By the end of the film, we learn that Mary Jackson did indeed become the first female African-American engineer, and Dorothy Vaughan became the first African-American supervisor at NASA. Jackson, in seeking to achieve her dream, goes to court in an attempt to be allowed to take classes at the only school where she can, which does not enroll black students. She emphasizes to the judge the importance of firsts, having done her research about the judge’s own pioneering achievements in relation to his family. And then she asks him which of the court cases that day are going to be remembered a century later – and also emphasizes the opportunity for this to be remembered as a first of more than one kind for their state. It is one of the most poignant and powerful moments in the movie, because it shows how determination and courage coupled with research and well-planned speech can bring about significant change.

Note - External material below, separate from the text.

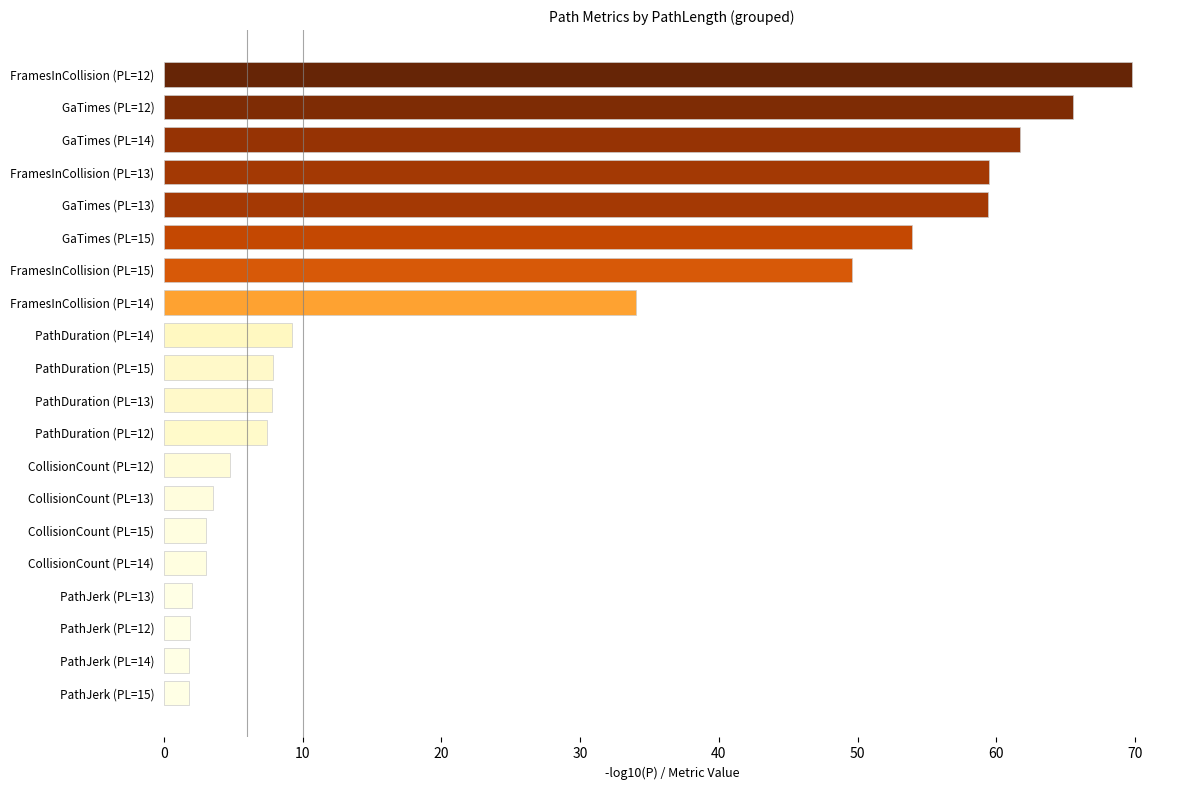

Is it true that the value at FramesInCollision (PL=13) is 25.3?

False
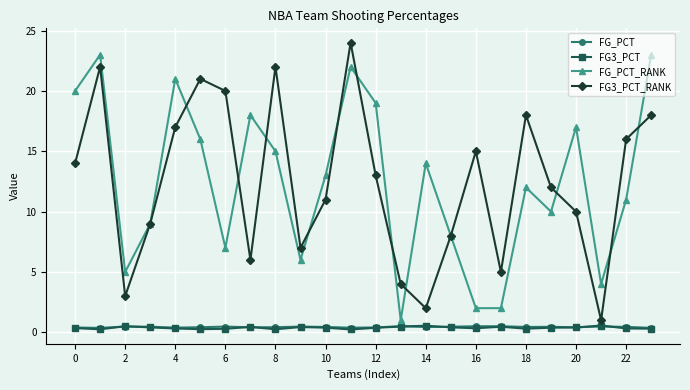

What is the maximum value for FG3_PCT?

0.6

For those interested in the kinds of subjects that I am, we see two things that are significant over the course of the film. As far as the relationship of religion and science is concerned, there is no antagonism. When John Glenn’s capsule in orbit might have a problem with its heat shield, people pray – but no one thinks that means that the calculations become any less important or necessary. And we also see the impact of Martin Luther King Jr., and the minister in the congregation that these three NASA employees attend, in encouraging still further social change, while also giving thanks to God for developments such as the very fact that they have the jobs that they do. The challenge for religion is often how to foster both thanksgiving for what we have but also determined effort to make things better still. It is the same challenge that society as a whole faces, and it is not always easy to do both, but when it happens, the impact can be amazing. And so it is a good movie for church groups to go to see – whether the conversations that occur as a result are more “how can we continue to make a difference in our time?” or “how could white Christians have not been advocating for equality and working to end segregation? And in what ways are we doing the same thing in relation to problems in the present day?”
I should add that I took my wife and son with me to see the movie, and they loved it as well. It really is a great film for anyone who has any interest in history, biography, and/or social issues and the part that individuals with courage play in bringing about not merely changes in laws and rules but in hearts and minds. I very highly recommend it.